Bien sûr, il peut toujours y avoir des équipes qui vont chercher à soudoyer les arbitres (ce n’est pas beau) et des supporters ou des organisateurs de paris (hommes d’affaires, militaires) qui vont vouloir fausser le jeu. Mais tant que les joueurs garderont en mémoire l’objectif de s’acquitter de leur devoir, le succès, ou à défaut le beau jeu, sera au rendez-vous.

Il faut pour cela qu’il n’y ait pas de joueurs qui donnent des coups de tête à leurs coéquipiers, qui refusent de passer la balle ou de respecter les consignes des entraineurs (le Cameroun ce  n'est pas le RFD. C'est qui alors?). Et que les téléspectateurs (électeurs) apprécient le beau jeu et les beaux gestes (les discours et les programmes), qu’ils comprennent ce qu’est le sens d’un encouragement (ou d’un vote), pourquoi supporter telle équipe plutôt que telle autre ? Comme au football, hélas, peu de gens retiennent le nom du finaliste qui n’a pas gagné la coupe.

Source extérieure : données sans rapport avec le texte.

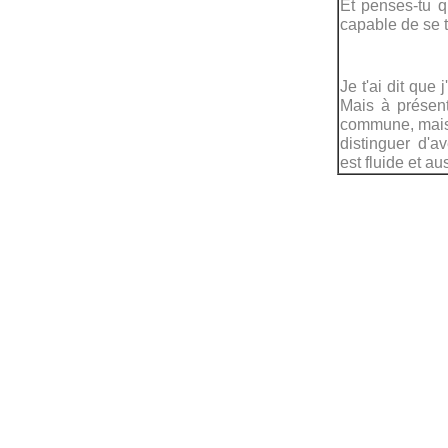
Et penses-tu q
capable de se t
Je t'ai dit que 
Mais à présent
commune, mais 
distinguer d'a
est fluide et a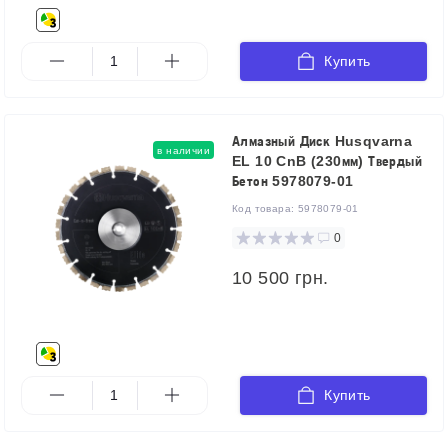
Купить
Алмазный Диск Husqvarna
в наличии
EL 10 CnB (230мм) Твердый
Бетон 5978079-01
Код товара:
5978079-01
0
10 500 грн.
Купить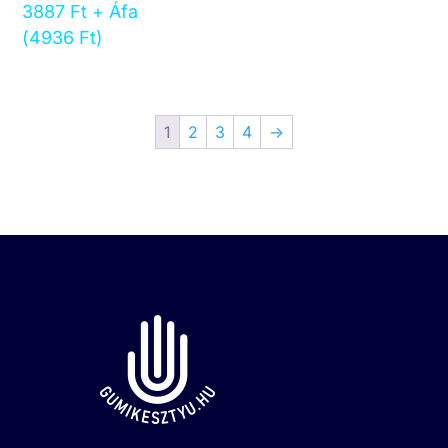
3887
Ft
+ Áfa
(
4936
Ft
)
1
2
3
4
→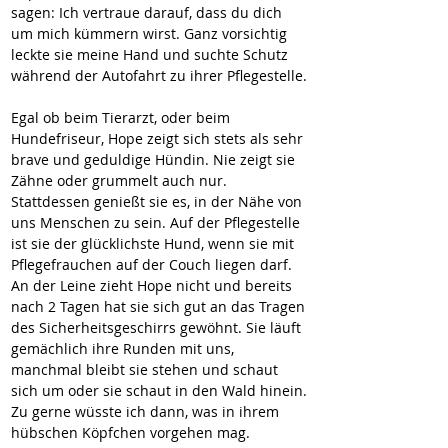
sagen: Ich vertraue darauf, dass du dich 
um mich kümmern wirst. Ganz vorsichtig 
leckte sie meine Hand und suchte Schutz 
während der Autofahrt zu ihrer Pflegestelle. 
Egal ob beim Tierarzt, oder beim 
Hundefriseur, Hope zeigt sich stets als sehr 
brave und geduldige Hündin. Nie zeigt sie 
Zähne oder grummelt auch nur. 
Stattdessen genießt sie es, in der Nähe von 
uns Menschen zu sein. Auf der Pflegestelle 
ist sie der glücklichste Hund, wenn sie mit 
Pflegefrauchen auf der Couch liegen darf. 
An der Leine zieht Hope nicht und bereits 
nach 2 Tagen hat sie sich gut an das Tragen 
des Sicherheitsgeschirrs gewöhnt. Sie läuft 
gemächlich ihre Runden mit uns, 
manchmal bleibt sie stehen und schaut 
sich um oder sie schaut in den Wald hinein. 
Zu gerne wüsste ich dann, was in ihrem 
hübschen Köpfchen vorgehen mag. 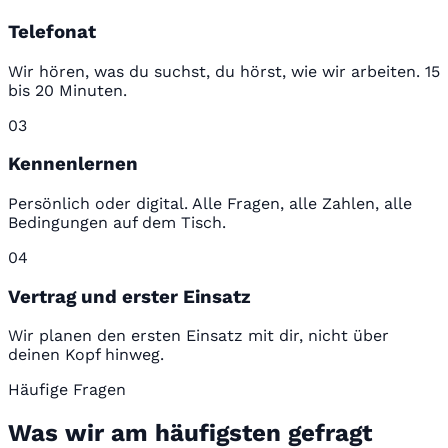
Telefonat
Wir hören, was du suchst, du hörst, wie wir arbeiten. 15
bis 20 Minuten.
03
Kennenlernen
Persönlich oder digital. Alle Fragen, alle Zahlen, alle
Bedingungen auf dem Tisch.
04
Vertrag und erster Einsatz
Wir planen den ersten Einsatz mit dir, nicht über
deinen Kopf hinweg.
Häufige Fragen
Was wir am häufigsten gefragt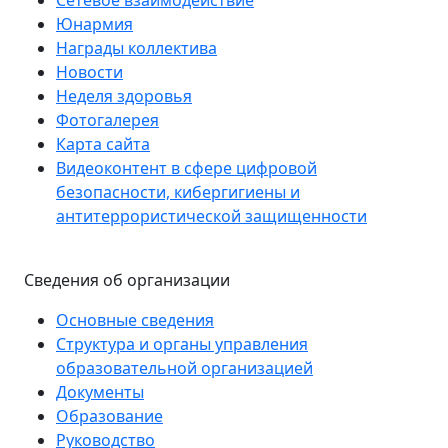
Сетевое взаимодействие
Юнармия
Награды коллектива
Новости
Неделя здоровья
Фотогалерея
Карта сайта
Видеоконтент в сфере цифровой
безопасности, кибергигиены и
антитеррористической защищенности
Сведения об организации
Основные сведения
Структура и органы управления
образовательной организацией
Документы
Образование
Руководство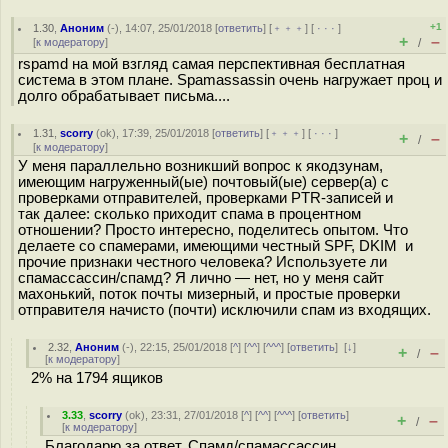
+1
1.30
,
Аноним
(
-
), 14:07, 25/01/2018 [
ответить
] [
﹢﹢﹢
] [
· · ·
]
+
–
[
к модератору
]
/
rspamd на мой взгляд самая перспективная бесплатная
система в этом плане. Spamassassin очень нагружает проц и
долго обрабатывает письма....
1.31
,
scorry
(
ok
), 17:39, 25/01/2018 [
ответить
] [
﹢﹢﹢
] [
· · ·
]
+
–
/
[
к модератору
]
У меня параллельно возникший вопрос к якодзунам,
имеющим нагруженный(ые) почтовый(ые) сервер(а) с
проверками отправителей, проверками PTR-записей и
так далее: сколько приходит спама в процентном
отношении? Просто интересно, поделитесь опытом. Что
делаете со спамерами, имеющими честный SPF, DKIM и
прочие признаки честного человека? Используете ли
спамассассин/спамд? Я лично — нет, но у меня сайт
махонький, поток почты мизерный, и простые проверки
отправителя начисто (почти) исключили спам из входящих.
2.32
,
Аноним
(
-
), 22:15, 25/01/2018 [
^
] [
^^
] [
^^^
] [
ответить
]
[
↓
]
+
–
/
[
к модератору
]
2% на 1794 ящиков
3.33
,
scorry
(
ok
), 23:31, 27/01/2018 [
^
] [
^^
] [
^^^
] [
ответить
]
+
–
/
[
к модератору
]
Благодарю за ответ. Спамд/спамассассин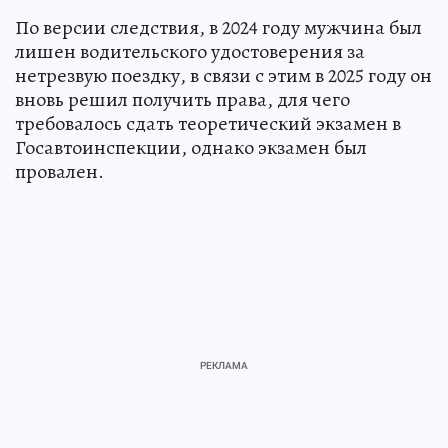
По версии следствия, в 2024 году мужчина был
лишен водительского удостоверения за
нетрезвую поездку, в связи с этим в 2025 году он
вновь решил получить права, для чего
требовалось сдать теоретический экзамен в
Госавтоинспекции, однако экзамен был
провален.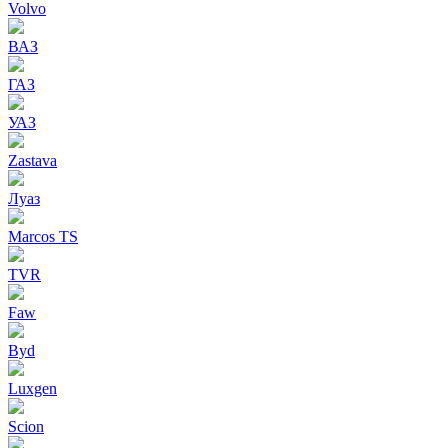
Volvo
ВАЗ
ГАЗ
УАЗ
Zastava
Луаз
Marcos TS
TVR
Faw
Byd
Luxgen
Scion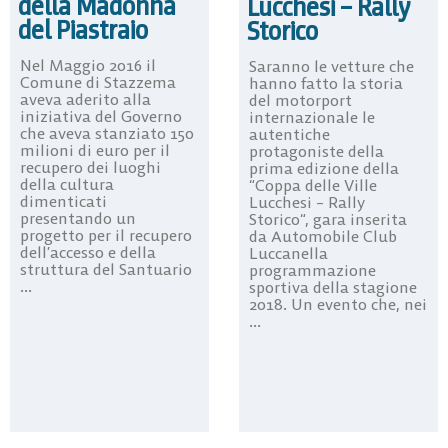
della Madonna
Lucchesi – Rally
del Piastraio
Storico
Nel Maggio 2016 il
Saranno le vetture che
Comune di Stazzema
hanno fatto la storia
aveva aderito alla
del motorport
iniziativa del Governo
internazionale le
che aveva stanziato 150
autentiche
milioni di euro per il
protagoniste della
recupero dei luoghi
prima edizione della
della cultura
“Coppa delle Ville
dimenticati
Lucchesi – Rally
presentando un
Storico“, gara inserita
progetto per il recupero
da Automobile Club
dell’accesso e della
Luccanella
struttura del Santuario
programmazione
...
sportiva della stagione
2018. Un evento che, nei
...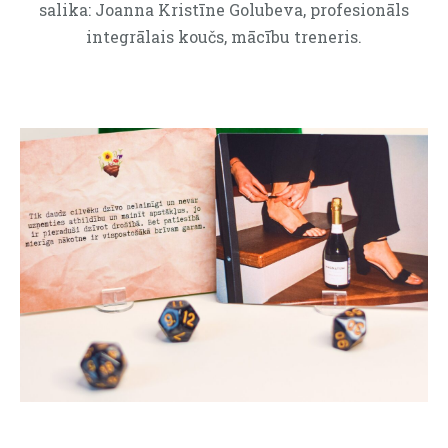
salika: Joanna Kristīne Golubeva, profesionāls
integrālais koučs, mācību treneris.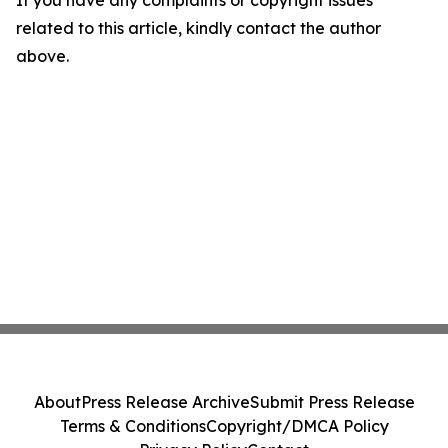
If you have any complaints or copyright issues
related to this article, kindly contact the author
above.
About
Press Release Archive
Submit Press Release
Terms & Conditions
Copyright/DMCA Policy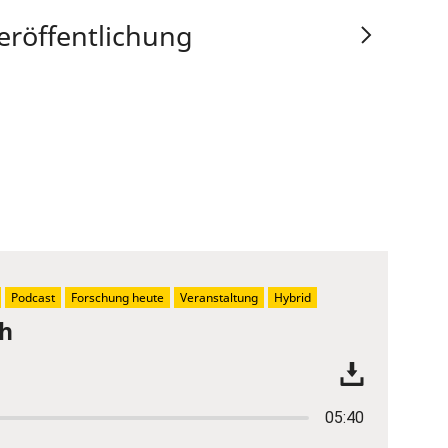
eröffentlichung
Podcast
Forschung heute
Veranstaltung
Hybrid
ch
05:40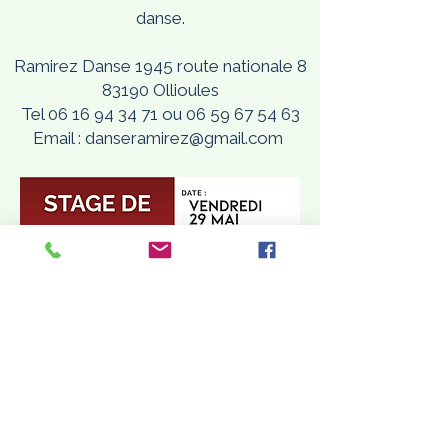
danse.
Ramirez Danse 1945 route nationale 8
83190 Ollioules
Tel 06 16 94 34 71 ou 06 59 67 54 63
Email : danseramirez@gmail.com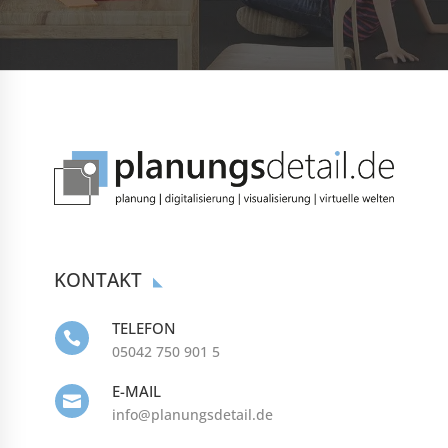
KONTAKT
TELEFON

05042 750 901 5
E-MAIL

info@planungsdetail.de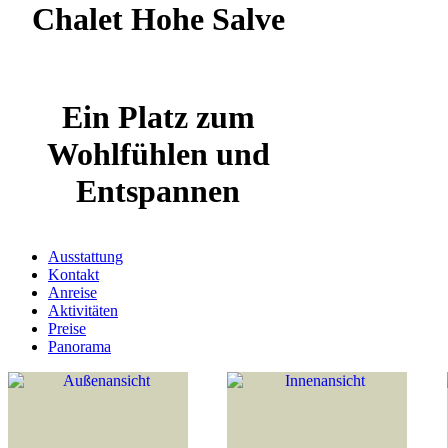
Chalet Hohe Salve
Ein Platz zum
Wohlfühlen und
Entspannen
Ausstattung
Kontakt
Anreise
Aktivitäten
Preise
Panorama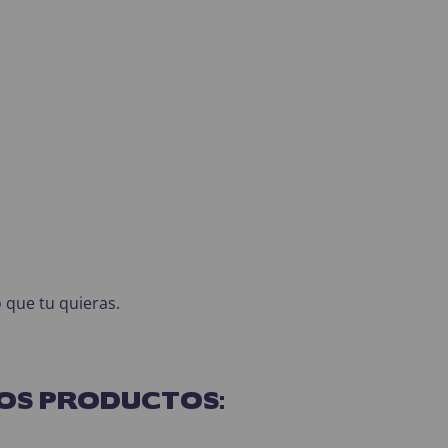
o que tu quieras.
OS PRODUCTOS:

Alors, que va-t-il rester au FNDU ? Empruntera-t-il sa formule à François Ier ? Le Roi de France n’avait pu, par la seule force des armes, faire face à Charles Quint et aux Impériaux. Soumise depuis 2008 à l’agenda fixé par un adversaire qu’elle a peut-être eu le tort de sous-estimer, l’opposition mauritanienne n’a jusqu’ici pas montré de signes laissant entrevoir la possibilité de changer le cours des événements par la mobilisation populaire. Il lui reste le trophée du fair-play : féliciter le vainqueur et préparer la prochaine compétition à laquelle, en principe, le sortant ne participera pas. Et malgré les protestations, la FIFA ne s’avise pas de revoir le score d’un match en coupe du monde après le coup de sifflet final (l’élection ne sera pas annulée). Une élection c’est comme une coupe du monde. Ca ne se prépare pas que pendant une campagne (ou les éliminatoires) mais longtemps à l’avance. Tout le temps.